The disadvantage was that one couldn’t really strike off on one’s own, but had to accept all the well-meant attention and courtesies and special treatment dished out along the way. Including, this time, a special limousine to take them and their luggage directly across the tarmac to the airliner, which had just started loading, so there was no chance for Evelyn to get to a phone and call Robert, as she suddenly wanted to do.

  One top deck section near the front of the plane had been curtained off so they would be able to travel in privacy. Having avoided going through the terminal, and having boarded via the crew’s ramp at the front, they were seen by virtually none of the other passengers.

  Bradford showed his pleasure constantly, in the way he moved and the way he looked around and the way he joked with the stewardesses who kept finding reasons to come into this section. Watching him, Evelyn remembered the nervousness and irritability and weariness that had been growing in him more and more during the two weeks when Wellington’s men had been giving him one excuse after another for inaction, and she was both pleased now at how much better he was obviously feeling and at the same time saddened by the knowledge of the lie on which he was basing his hopes.

  Dulles, still the only under-utilized major airport on the Eastern Seaboard, almost never had delays, either coming or going. The huge plane lifted exactly on schedule: 8:10 P.M.
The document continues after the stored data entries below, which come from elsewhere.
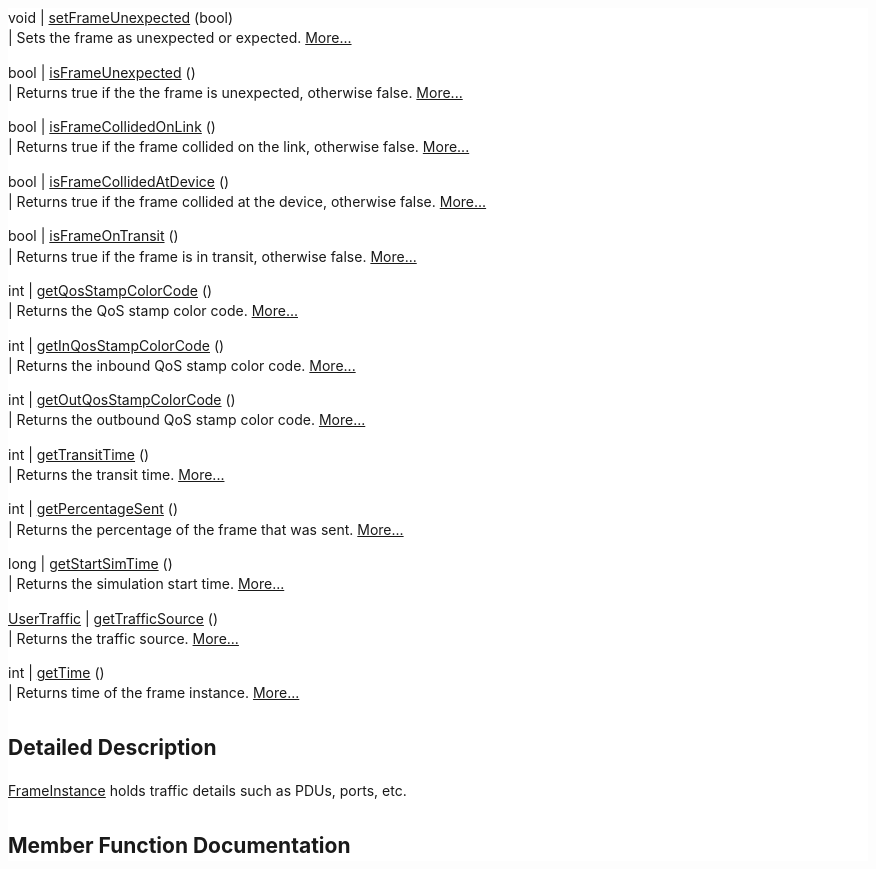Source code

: void | [setFrameUnexpected](class_frame_instance.html#a52e8eb898fae2ec0f8a9ee4b52581384) (bool)  
| Sets the frame as unexpected or expected. [More...](class_frame_instance.html#a52e8eb898fae2ec0f8a9ee4b52581384)  
  
bool | [isFrameUnexpected](class_frame_instance.html#a23a50ed5940987c95e8b581a26411943) ()  
| Returns true if the the frame is unexpected, otherwise false. [More...](class_frame_instance.html#a23a50ed5940987c95e8b581a26411943)  
  
bool | [isFrameCollidedOnLink](class_frame_instance.html#a41de27a5a5ef89d0b61b83627471c81e) ()  
| Returns true if the frame collided on the link, otherwise false. [More...](class_frame_instance.html#a41de27a5a5ef89d0b61b83627471c81e)  
  
bool | [isFrameCollidedAtDevice](class_frame_instance.html#adb63dcb8b3c718868b6b175f8ac1e229) ()  
| Returns true if the frame collided at the device, otherwise false. [More...](class_frame_instance.html#adb63dcb8b3c718868b6b175f8ac1e229)  
  
bool | [isFrameOnTransit](class_frame_instance.html#ac39daec7685f7962f2f79417c7f591a6) ()  
| Returns true if the frame is in transit, otherwise false. [More...](class_frame_instance.html#ac39daec7685f7962f2f79417c7f591a6)  
  
int | [getQosStampColorCode](class_frame_instance.html#a3badda541c4f4a1d768ac8b0816cb95d) ()  
| Returns the QoS stamp color code. [More...](class_frame_instance.html#a3badda541c4f4a1d768ac8b0816cb95d)  
  
int | [getInQosStampColorCode](class_frame_instance.html#ac0b2ab0430ff3fd2bc783a1ad8789691) ()  
| Returns the inbound QoS stamp color code. [More...](class_frame_instance.html#ac0b2ab0430ff3fd2bc783a1ad8789691)  
  
int | [getOutQosStampColorCode](class_frame_instance.html#acf202e1f66670812a464993b3d85852e) ()  
| Returns the outbound QoS stamp color code. [More...](class_frame_instance.html#acf202e1f66670812a464993b3d85852e)  
  
int | [getTransitTime](class_frame_instance.html#a10cfabed53c49017673669dba0512c8c) ()  
| Returns the transit time. [More...](class_frame_instance.html#a10cfabed53c49017673669dba0512c8c)  
  
int | [getPercentageSent](class_frame_instance.html#abb430b394615365ea2a6a37b00a4def2) ()  
| Returns the percentage of the frame that was sent. [More...](class_frame_instance.html#abb430b394615365ea2a6a37b00a4def2)  
  
long | [getStartSimTime](class_frame_instance.html#aebe0a4352d10309f9f7f406175441aee) ()  
| Returns the simulation start time. [More...](class_frame_instance.html#aebe0a4352d10309f9f7f406175441aee)  
  
[UserTraffic](class_user_traffic.html) | [getTrafficSource](class_frame_instance.html#a3ce071f475797f92ed00b28f9b7d7fe6) ()  
| Returns the traffic source. [More...](class_frame_instance.html#a3ce071f475797f92ed00b28f9b7d7fe6)  
  
int | [getTime](class_frame_instance.html#ac63d70fdf52ab9dadc0d631fbb9019d8) ()  
| Returns time of the frame instance. [More...](class_frame_instance.html#ac63d70fdf52ab9dadc0d631fbb9019d8)  
  
  
## Detailed Description

[FrameInstance](class_frame_instance.html "FrameInstance holds traffic details such as PDUs, ports, etc.") holds traffic details such as PDUs, ports, etc. 

## Member Function Documentation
  The flight was a dream of escape, a black cotton nighttime flight over an impenetrable darkness of ocean below, all of reality narrowed down to this one projectile hurtling eastward. Bradford, perhaps finally feeling that he was a man possessed of a future, was apparently open again to thoughts of the past, and spent much of the trip telling Evelyn anecdotes from his political career, many of which she’d never heard before. Two or three stewardesses frequently swelled his audience, and he grew more and more expansive. He was clearly having the time of his life.